Préoccupation politique encore car, comme l’a résumé devant la presse le vice-président de l’Association algérienne de l’industrie du gaz organisatrice du Workshop d’Oran avec l’Union internationale de l’industrie du gaz, la question est « une question de choix politique qui se pose dans ces termes : voulez-vous utiliser l’eau pour produire du blé ou pour produire de la lumière ? »
Et pourtant… que d’eau, que d’eau
Paradoxalement, l’annonce d’une éventuelle perspective « gaz de schiste » en Algérie et la publication le 20 avril dernier dans Environmental Research Letters, la revue de l’Institut de Physique britannique (IOP), d’une étude réalisée par le British Geological Survey et l’University College de Londres, se télescopent presque.
Selon cette étude, qui établit pour la première fois une cartographie des nappes phréatiques du continent, le volume total des eaux souterraines en Afrique équivaudrait à cent fois celui des eaux de surface. Selon cette étude toutefois, toutes ces ressources ne seraient pas accessibles. Si dans un grand nombre de régions de simples pompes manuelles pourraient permettre l’exploitation de cette eau à des fins de consommation humaine, dans beaucoup d’autres les possibilités de puits offrant un débit supérieur à 5 litres/seconde seraient beaucoup plus limitées. Enfin, précise l’étude, l’essentiel de cette ressource serait situé en Lybie, au Soudan, en Egypte, au Tchad et… en Algérie.
Nul doute – sans jeu de mots – que cette information apportera de l’eau au moulin du débat sur les gaz de schiste en Algérie. Le pays devrait retrouver tous les ingrédients qui entretiennent ailleurs l’opposition parfois nourrie entre supporteurs et opposants à l’exploitation de ces hydrocarbures qui semblent vouloir révolutionner la géopolitique de l’énergie.
Un pari risqué ?
Les ressources en gaz du schiste du Sahara algérien sont connues depuis longtemps. L’intrusion des gaz de schiste sur la scène énergétique algérienne et mondiale aujourd’hui est imputable à trois facteurs, au moins.

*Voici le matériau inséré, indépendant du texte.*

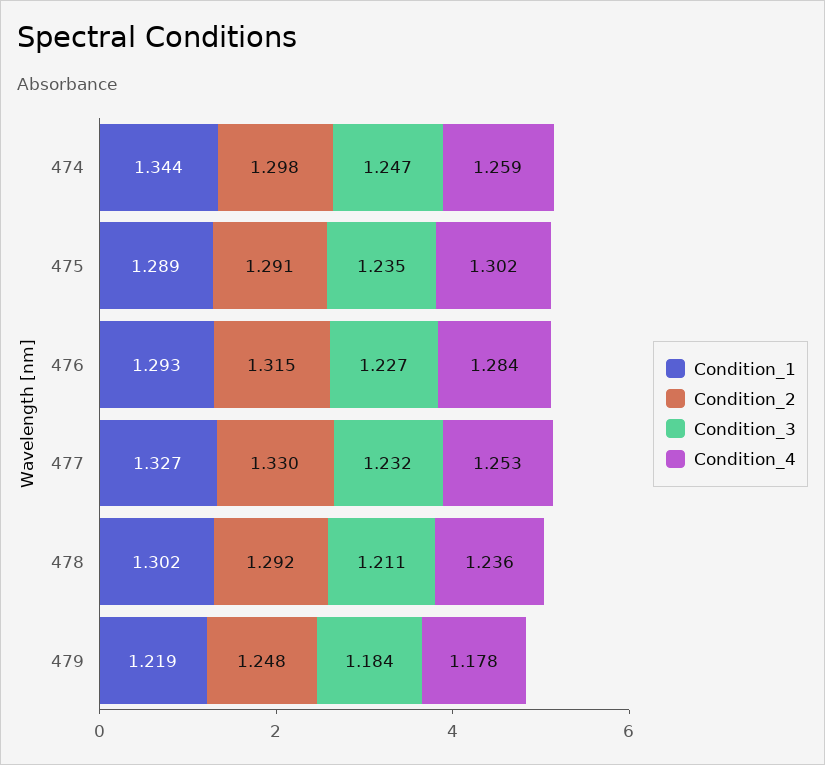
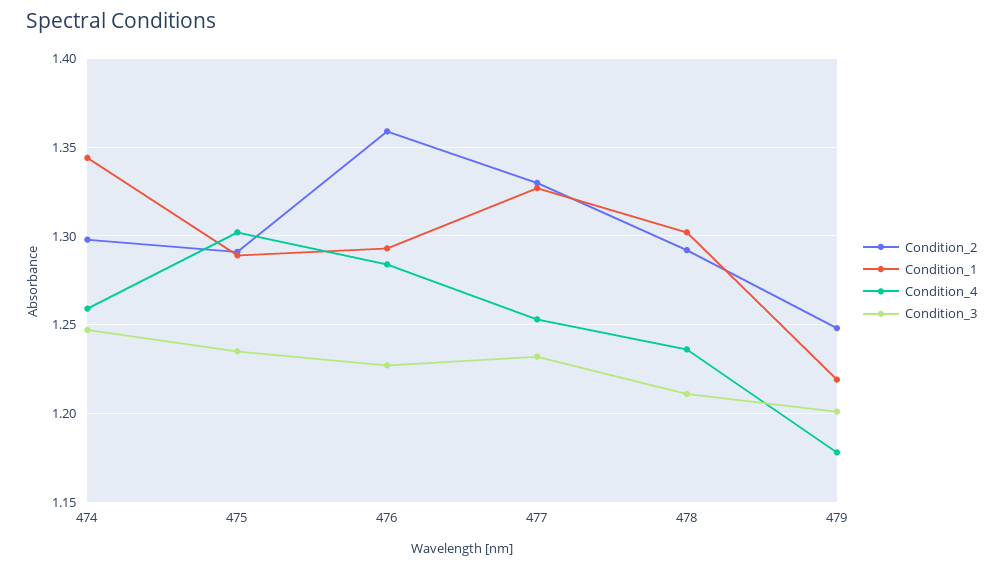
  {
    "Condition_1": {
      "474": 1.344,
      "475": 1.289,
      "476": 1.293,
      "477": 1.327,
      "478": 1.302,
      "479": 1.219
    },
    "Condition_2": {
      "474": 1.298,
      "475": 1.291,
-     "476": 1.315,
+     "476": 1.36,
      "477": 1.33,
      "478": 1.292,
      "479": 1.248
    },
    "Condition_3": {
      "474": 1.247,
      "475": 1.235,
      "476": 1.227,
      "477": 1.232,
      "478": 1.211,
-     "479": 1.184
+     "479": 1.2
    },
    "Condition_4": {
      "474": 1.259,
      "475": 1.302,
      "476": 1.284,
      "477": 1.253,
      "478": 1.236,
      "479": 1.178
    }
  }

Un facteur technique d’abord. Ces hydrocarbures longtemps ignorés car réputés inaccessibles le sont devenus grâce au développement et au perfectionnement de la fracturation hydraulique en forage horizontal. En outre, relativement proche chimiquement du gaz naturel, sa transformation n’exige apparemment pas d’ajustements techniques considérables pour pouvoir être traité par des installations existantes. Les coûts associés au gaz de schiste se situent à l’amont de la filière plus qu’à l’aval.
Un facteur structurel propre à l’Algérie ensuite. Comme on l’a vu, la ressource conventionnelle pourrait commencer à décliner dès 2030. A l’échelle des investissements de prospection et de forage à consentir, 2030 c’est demain dans un pays à ce point dépendant de ses ressources pétrolières et minières.
Un facteur conjoncturel enfin. Si la récession en Europe et en Amérique du Nord conduit à la fermeture d’unités industrielles traditionnellement consommatrices de gaz, la demande gazière demeure soutenue par les besoins énergétiques des pays émergents. Bien qu’élastique, le prix du gaz ne va pas s’effondrer. Par ailleurs, l’épisode de Fukushima et la volonté affichée par certains de sortir du nucléaire viendra soutenir la demande de pétrole et de gaz. De tous les gaz.
Forte d’une expérience reconnue en matière gazière, de cadres et d’experts réputés, l’Algérie annonce ses ambitions et dispose d’atouts réels dans le domaine des gaz de schiste. Tout comme le chemin qui mène à la roche mère recélant ce précieux hydrocarbure, le chemin qui conduira l’Algérie vers l’exploitation de ces gaz sera difficile. Et le débat a déjà commencé.
Avis d’expert proposé par David Desforges, Avocat à la Cour, Jones Day.